アキラ師以外にもわたしにいろいろしてくれる女性がいて、たまにおいしい炊き込みご飯を持ってきてくれたりします。
「ありがとう」とはもちろん言いますが、それじゃ感謝じゃないんです。

この女性は、私が離婚してから寂しいのを知っていて、自分のために食事を作るって意外と億劫でしょっていうメッセージを込めてくれているんです。たまに他人が作ったご飯を食べなさいっていう思いを込めているんです。

わたしが、「あざっす」くらいの軽い返事で食べていたら、きっと相手を不本意な気持ちにさせます。勝手に作って持ってきたんでしょ、食べてあげてもいいよくらいの気持ちでは、「感謝を知らない」と言われてしまいます。

感謝を知らないって、ありがとうと言ったでしょ、何を要求してそういうことを言うの?って私も感じていた時代がありました(笑)幼稚すぎますね。

そうじゃないでしょって言ってくれる人が私にいて、助かりました。

お礼の言葉なんて、どうでもいいんです。
それをしてくれようとした思いに、ちょっと寄り添ってみること、なのです。

そうしたら、俺は何を言うべきなのか、何をするべきなのか分かると思います。形だけのありがとーでも、あざっすでもなく、思いを込めて返す言葉があると思います。

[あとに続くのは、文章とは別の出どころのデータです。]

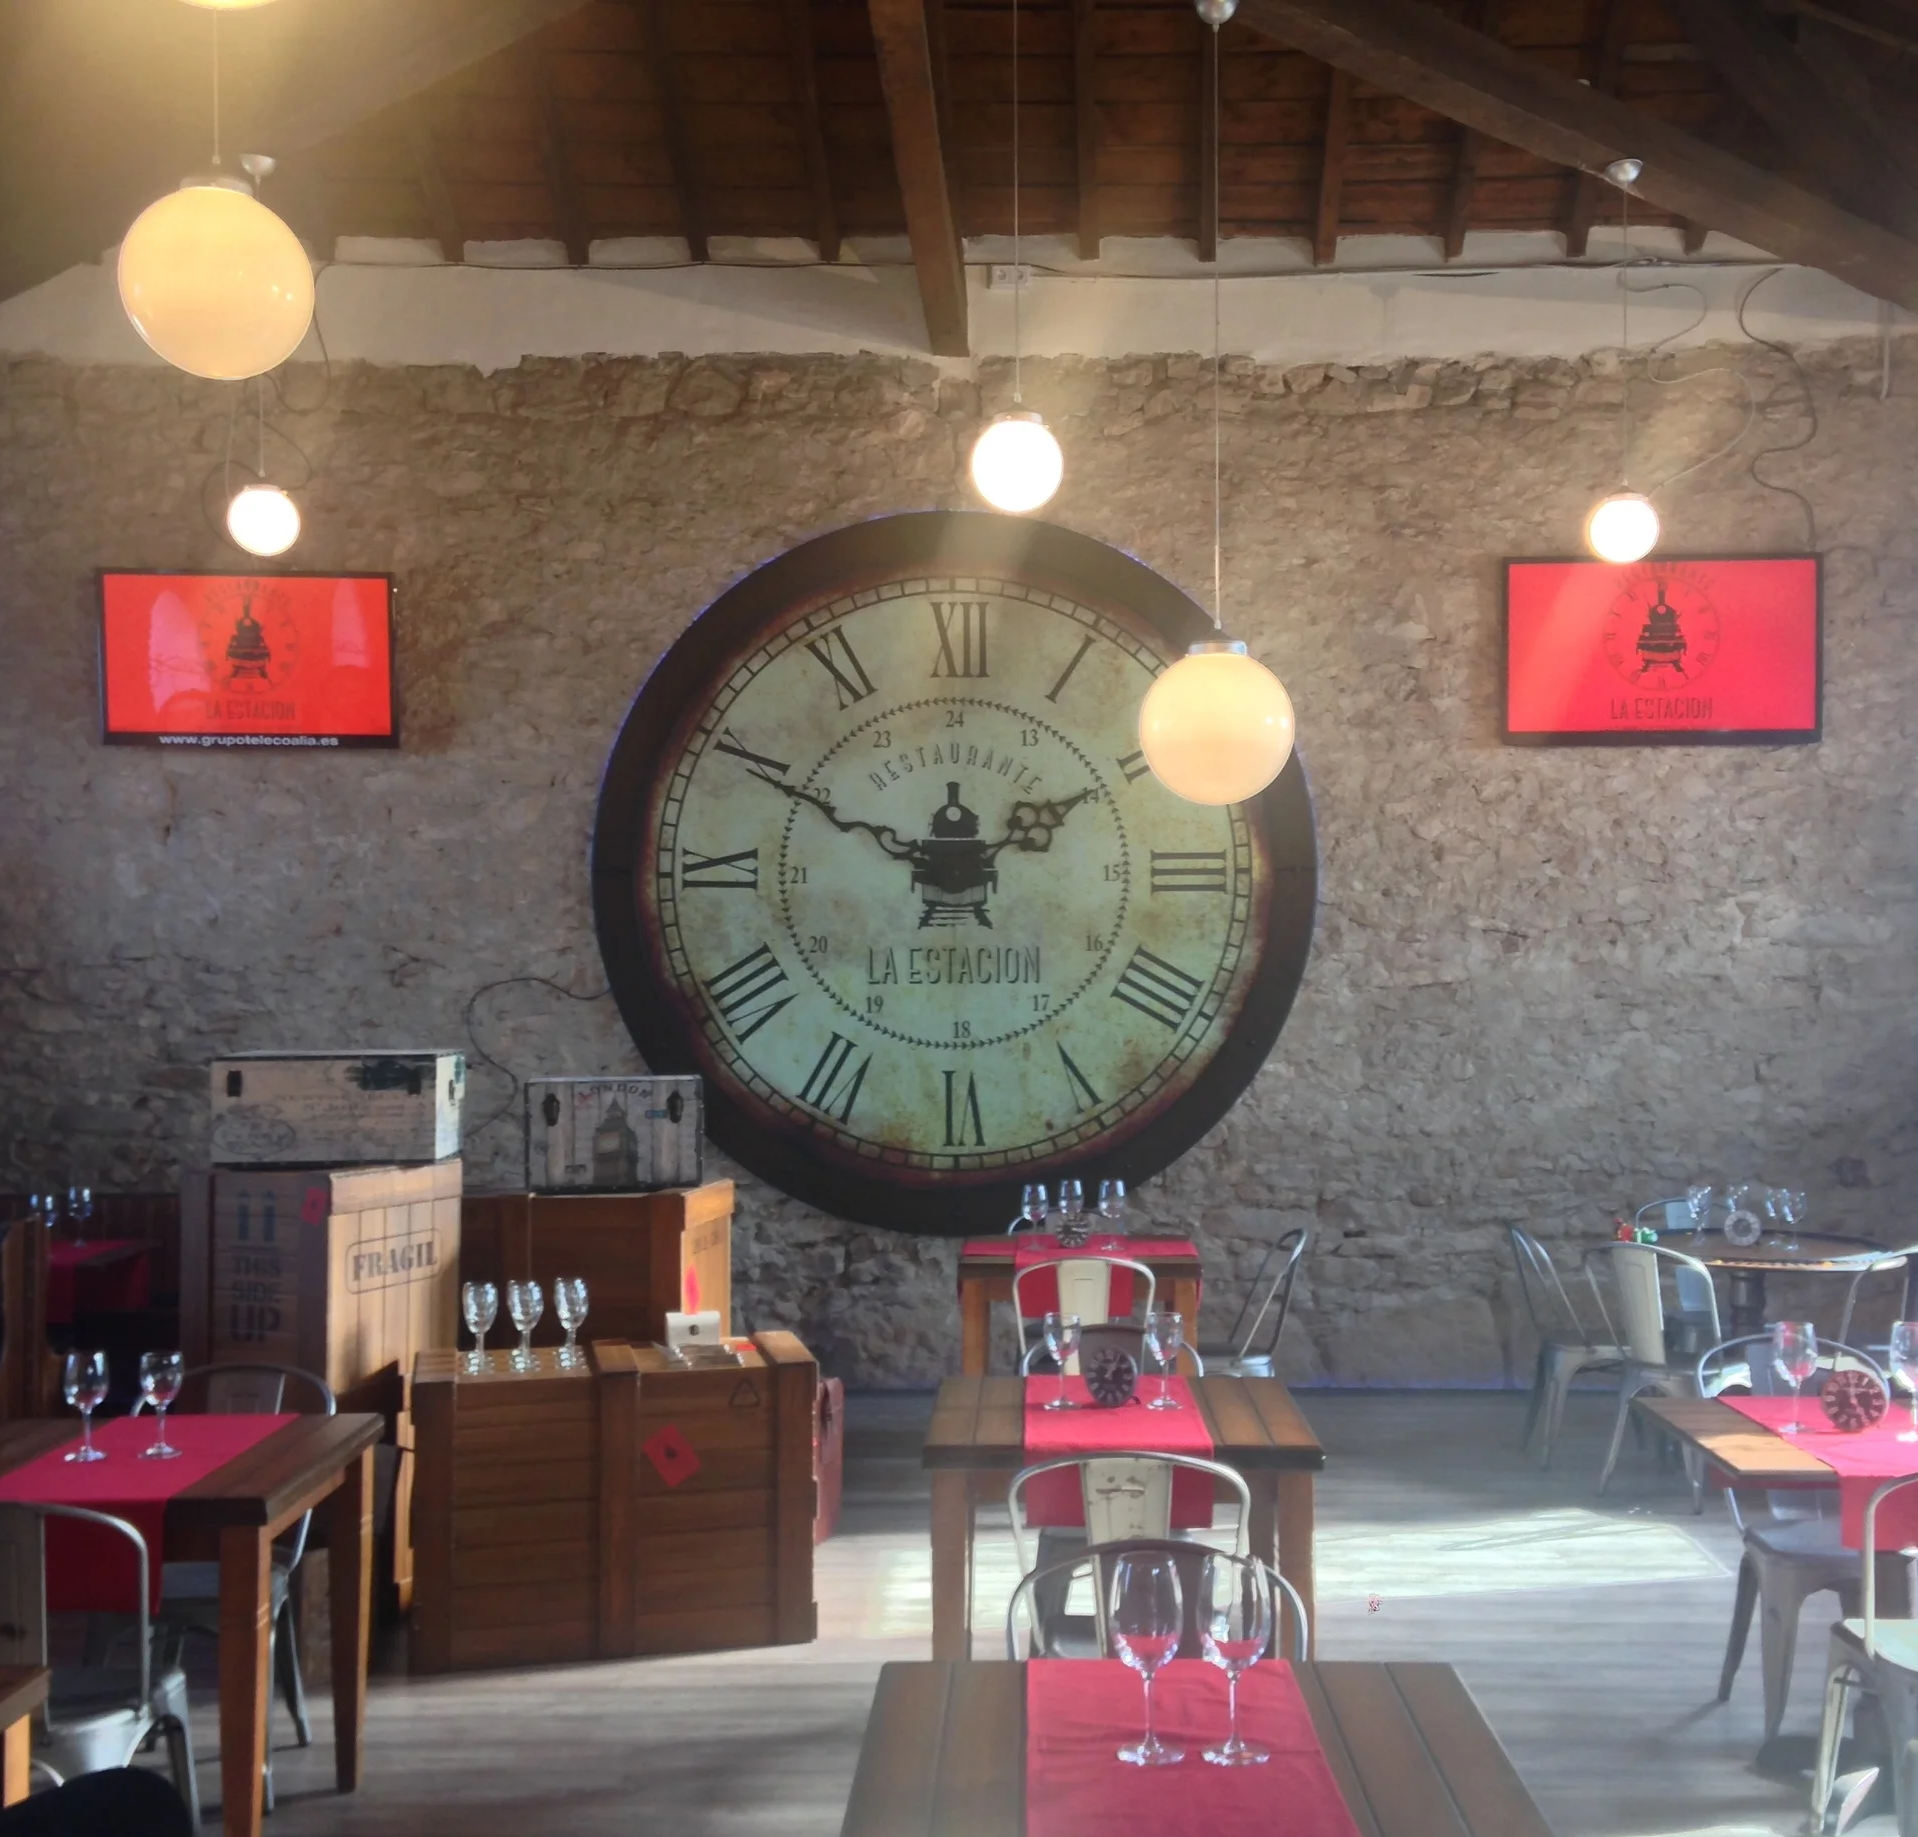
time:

それが出来ないことを「感謝がない」「感謝を知らない」「感謝をあだで返す」なんて言われてしまうのです。

それは彼氏や彼女、元カレや元カノのような関係だけじゃなく、関係が薄い職場の同僚とか上司からされても、
これをしてくれようとした思いをちょっと想像してみるといいと思います。

いやらしい意図は多くの場合はありません。
あなたがきちんと生きていれば、セクハラじみた好意を押し売りされることはありえません。

多くはあなたの人生に愛をこめて見つめてくれているのです。寄り添ってくれているのです。

そう考えられるようになったら、他人はあなたのことを優先順位の上のほうに常に考えてくれるようになります。